Collected data:
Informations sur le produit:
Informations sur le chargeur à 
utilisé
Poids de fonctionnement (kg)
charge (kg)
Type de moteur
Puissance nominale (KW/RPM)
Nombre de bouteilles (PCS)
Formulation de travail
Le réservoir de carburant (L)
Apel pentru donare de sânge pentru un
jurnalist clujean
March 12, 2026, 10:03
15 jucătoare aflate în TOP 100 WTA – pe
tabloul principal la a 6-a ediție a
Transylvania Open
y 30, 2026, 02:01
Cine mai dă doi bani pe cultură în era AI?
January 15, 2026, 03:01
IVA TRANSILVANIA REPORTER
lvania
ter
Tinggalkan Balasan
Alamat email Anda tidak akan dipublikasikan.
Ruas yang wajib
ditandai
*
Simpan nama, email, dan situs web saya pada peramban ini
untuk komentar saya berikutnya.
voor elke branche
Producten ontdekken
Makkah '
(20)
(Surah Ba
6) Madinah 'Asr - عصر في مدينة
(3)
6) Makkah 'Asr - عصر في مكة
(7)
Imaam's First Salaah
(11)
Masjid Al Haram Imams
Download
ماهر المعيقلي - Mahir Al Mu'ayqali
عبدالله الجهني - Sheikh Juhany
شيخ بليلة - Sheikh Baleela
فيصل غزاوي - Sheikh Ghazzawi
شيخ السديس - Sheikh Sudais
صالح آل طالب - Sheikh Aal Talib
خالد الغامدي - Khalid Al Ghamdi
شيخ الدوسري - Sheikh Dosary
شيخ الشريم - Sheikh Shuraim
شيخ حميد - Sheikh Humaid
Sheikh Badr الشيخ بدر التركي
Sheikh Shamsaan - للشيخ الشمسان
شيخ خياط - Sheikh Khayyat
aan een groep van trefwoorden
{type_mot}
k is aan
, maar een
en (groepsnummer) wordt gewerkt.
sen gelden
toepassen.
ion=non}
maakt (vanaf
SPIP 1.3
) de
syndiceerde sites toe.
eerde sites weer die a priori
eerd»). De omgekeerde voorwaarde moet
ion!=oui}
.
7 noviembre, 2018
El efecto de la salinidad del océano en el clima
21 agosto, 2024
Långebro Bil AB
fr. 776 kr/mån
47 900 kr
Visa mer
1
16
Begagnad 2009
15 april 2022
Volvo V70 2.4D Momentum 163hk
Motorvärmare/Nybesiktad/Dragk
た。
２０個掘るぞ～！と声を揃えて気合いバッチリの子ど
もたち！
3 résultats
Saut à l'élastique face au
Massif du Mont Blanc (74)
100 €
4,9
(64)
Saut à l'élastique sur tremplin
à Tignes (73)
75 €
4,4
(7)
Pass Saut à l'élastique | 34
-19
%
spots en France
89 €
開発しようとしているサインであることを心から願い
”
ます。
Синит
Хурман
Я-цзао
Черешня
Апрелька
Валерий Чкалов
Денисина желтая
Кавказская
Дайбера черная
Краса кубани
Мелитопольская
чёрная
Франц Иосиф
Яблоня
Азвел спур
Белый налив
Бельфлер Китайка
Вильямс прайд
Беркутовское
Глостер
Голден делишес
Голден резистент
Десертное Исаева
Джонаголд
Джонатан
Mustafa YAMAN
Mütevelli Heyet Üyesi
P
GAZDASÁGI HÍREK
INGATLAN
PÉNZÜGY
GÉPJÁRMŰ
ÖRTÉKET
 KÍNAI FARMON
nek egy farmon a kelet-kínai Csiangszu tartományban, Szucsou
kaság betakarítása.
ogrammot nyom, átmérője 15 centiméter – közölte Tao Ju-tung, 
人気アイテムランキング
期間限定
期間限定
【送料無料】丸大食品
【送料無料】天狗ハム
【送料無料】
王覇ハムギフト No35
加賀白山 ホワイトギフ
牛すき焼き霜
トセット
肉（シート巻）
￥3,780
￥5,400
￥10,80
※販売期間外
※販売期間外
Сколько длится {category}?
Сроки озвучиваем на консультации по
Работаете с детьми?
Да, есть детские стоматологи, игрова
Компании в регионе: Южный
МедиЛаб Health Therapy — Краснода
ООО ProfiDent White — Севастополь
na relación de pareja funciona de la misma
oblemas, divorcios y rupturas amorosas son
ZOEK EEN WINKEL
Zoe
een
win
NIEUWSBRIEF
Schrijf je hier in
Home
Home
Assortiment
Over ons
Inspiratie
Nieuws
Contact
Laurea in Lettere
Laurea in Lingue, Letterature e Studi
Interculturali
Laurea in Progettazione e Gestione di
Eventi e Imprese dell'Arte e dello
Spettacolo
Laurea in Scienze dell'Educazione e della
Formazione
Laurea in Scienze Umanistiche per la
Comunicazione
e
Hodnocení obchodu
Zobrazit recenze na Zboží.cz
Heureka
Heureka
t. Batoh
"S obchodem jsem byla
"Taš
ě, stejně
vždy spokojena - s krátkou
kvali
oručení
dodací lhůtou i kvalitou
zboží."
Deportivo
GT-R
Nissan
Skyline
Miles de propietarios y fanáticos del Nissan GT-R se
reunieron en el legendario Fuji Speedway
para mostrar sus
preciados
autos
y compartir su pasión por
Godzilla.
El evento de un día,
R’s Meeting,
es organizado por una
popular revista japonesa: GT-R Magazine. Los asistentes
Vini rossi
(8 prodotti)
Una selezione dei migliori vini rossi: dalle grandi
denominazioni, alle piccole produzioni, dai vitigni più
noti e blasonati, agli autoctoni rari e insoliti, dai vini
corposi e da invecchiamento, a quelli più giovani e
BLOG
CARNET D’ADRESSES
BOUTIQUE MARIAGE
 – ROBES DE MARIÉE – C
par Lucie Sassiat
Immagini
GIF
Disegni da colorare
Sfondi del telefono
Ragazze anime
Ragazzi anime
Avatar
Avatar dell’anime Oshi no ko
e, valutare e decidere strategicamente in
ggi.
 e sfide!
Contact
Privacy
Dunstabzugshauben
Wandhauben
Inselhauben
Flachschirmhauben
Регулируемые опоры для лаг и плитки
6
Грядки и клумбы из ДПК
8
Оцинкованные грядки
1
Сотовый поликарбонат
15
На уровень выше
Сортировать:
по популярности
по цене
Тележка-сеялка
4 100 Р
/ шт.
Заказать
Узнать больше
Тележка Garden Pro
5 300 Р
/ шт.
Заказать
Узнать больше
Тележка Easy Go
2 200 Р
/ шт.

» TASK ITEM:
Copy every line in the rows above word for word, keeping the same order.

» ANSWER SECTION:
Informations sur le produit:
Informations sur le chargeur à 
utilisé
Poids de fonctionnement (kg)
charge (kg)
Type de moteur
Puissance nominale (KW/RPM)
Nombre de bouteilles (PCS)
Formulation de travail
Le réservoir de carburant (L)
Apel pentru donare de sânge pentru un
jurnalist clujean
March 12, 2026, 10:03
15 jucătoare aflate în TOP 100 WTA – pe
tabloul principal la a 6-a ediție a
Transylvania Open
y 30, 2026, 02:01
Cine mai dă doi bani pe cultură în era AI?
January 15, 2026, 03:01
IVA TRANSILVANIA REPORTER
lvania
ter
Tinggalkan Balasan
Alamat email Anda tidak akan dipublikasikan.
Ruas yang wajib
ditandai
*
Simpan nama, email, dan situs web saya pada peramban ini
untuk komentar saya berikutnya.
voor elke branche
Producten ontdekken
Makkah '
(20)
(Surah Ba
6) Madinah 'Asr - عصر في مدينة
(3)
6) Makkah 'Asr - عصر في مكة
(7)
Imaam's First Salaah
(11)
Masjid Al Haram Imams
Download
ماهر المعيقلي - Mahir Al Mu'ayqali
عبدالله الجهني - Sheikh Juhany
شيخ بليلة - Sheikh Baleela
فيصل غزاوي - Sheikh Ghazzawi
شيخ السديس - Sheikh Sudais
صالح آل طالب - Sheikh Aal Talib
خالد الغامدي - Khalid Al Ghamdi
شيخ الدوسري - Sheikh Dosary
شيخ الشريم - Sheikh Shuraim
شيخ حميد - Sheikh Humaid
Sheikh Badr الشيخ بدر التركي
Sheikh Shamsaan - للشيخ الشمسان
شيخ خياط - Sheikh Khayyat
aan een groep van trefwoorden
{type_mot}
k is aan
, maar een
en (groepsnummer) wordt gewerkt.
sen gelden
toepassen.
ion=non}
maakt (vanaf
SPIP 1.3
) de
syndiceerde sites toe.
eerde sites weer die a priori
eerd»). De omgekeerde voorwaarde moet
ion!=oui}
.
7 noviembre, 2018
El efecto de la salinidad del océano en el clima
21 agosto, 2024
Långebro Bil AB
fr. 776 kr/mån
47 900 kr
Visa mer
1
16
Begagnad 2009
15 april 2022
Volvo V70 2.4D Momentum 163hk
Motorvärmare/Nybesiktad/Dragk
た。
２０個掘るぞ～！と声を揃えて気合いバッチリの子ど
もたち！
3 résultats
Saut à l'élastique face au
Massif du Mont Blanc (74)
100 €
4,9
(64)
Saut à l'élastique sur tremplin
à Tignes (73)
75 €
4,4
(7)
Pass Saut à l'élastique | 34
-19
%
spots en France
89 €
開発しようとしているサインであることを心から願い
”
ます。
Синит
Хурман
Я-цзао
Черешня
Апрелька
Валерий Чкалов
Денисина желтая
Кавказская
Дайбера черная
Краса кубани
Мелитопольская
чёрная
Франц Иосиф
Яблоня
Азвел спур
Белый налив
Бельфлер Китайка
Вильямс прайд
Беркутовское
Глостер
Голден делишес
Голден резистент
Десертное Исаева
Джонаголд
Джонатан
Mustafa YAMAN
Mütevelli Heyet Üyesi
P
GAZDASÁGI HÍREK
INGATLAN
PÉNZÜGY
GÉPJÁRMŰ
ÖRTÉKET
 KÍNAI FARMON
nek egy farmon a kelet-kínai Csiangszu tartományban, Szucsou
kaság betakarítása.
ogrammot nyom, átmérője 15 centiméter – közölte Tao Ju-tung, 
人気アイテムランキング
期間限定
期間限定
【送料無料】丸大食品
【送料無料】天狗ハム
【送料無料】
王覇ハムギフト No35
加賀白山 ホワイトギフ
牛すき焼き霜
トセット
肉（シート巻）
￥3,780
￥5,400
￥10,80
※販売期間外
※販売期間外
Сколько длится {category}?
Сроки озвучиваем на консультации по
Работаете с детьми?
Да, есть детские стоматологи, игрова
Компании в регионе: Южный
МедиЛаб Health Therapy — Краснода
ООО ProfiDent White — Севастополь
na relación de pareja funciona de la misma
oblemas, divorcios y rupturas amorosas son
ZOEK EEN WINKEL
Zoe
een
win
NIEUWSBRIEF
Schrijf je hier in
Home
Home
Assortiment
Over ons
Inspiratie
Nieuws
Contact
Laurea in Lettere
Laurea in Lingue, Letterature e Studi
Interculturali
Laurea in Progettazione e Gestione di
Eventi e Imprese dell'Arte e dello
Spettacolo
Laurea in Scienze dell'Educazione e della
Formazione
Laurea in Scienze Umanistiche per la
Comunicazione
e
Hodnocení obchodu
Zobrazit recenze na Zboží.cz
Heureka
Heureka
t. Batoh
"S obchodem jsem byla
"Taš
ě, stejně
vždy spokojena - s krátkou
kvali
oručení
dodací lhůtou i kvalitou
zboží."
Deportivo
GT-R
Nissan
Skyline
Miles de propietarios y fanáticos del Nissan GT-R se
reunieron en el legendario Fuji Speedway
para mostrar sus
preciados
autos
y compartir su pasión por
Godzilla.
El evento de un día,
R’s Meeting,
es organizado por una
popular revista japonesa: GT-R Magazine. Los asistentes
Vini rossi
(8 prodotti)
Una selezione dei migliori vini rossi: dalle grandi
denominazioni, alle piccole produzioni, dai vitigni più
noti e blasonati, agli autoctoni rari e insoliti, dai vini
corposi e da invecchiamento, a quelli più giovani e
BLOG
CARNET D’ADRESSES
BOUTIQUE MARIAGE
 – ROBES DE MARIÉE – C
par Lucie Sassiat
Immagini
GIF
Disegni da colorare
Sfondi del telefono
Ragazze anime
Ragazzi anime
Avatar
Avatar dell’anime Oshi no ko
e, valutare e decidere strategicamente in
ggi.
 e sfide!
Contact
Privacy
Dunstabzugshauben
Wandhauben
Inselhauben
Flachschirmhauben
Регулируемые опоры для лаг и плитки
6
Грядки и клумбы из ДПК
8
Оцинкованные грядки
1
Сотовый поликарбонат
15
На уровень выше
Сортировать:
по популярности
по цене
Тележка-сеялка
4 100 Р
/ шт.
Заказать
Узнать больше
Тележка Garden Pro
5 300 Р
/ шт.
Заказать
Узнать больше
Тележка Easy Go
2 200 Р
/ шт.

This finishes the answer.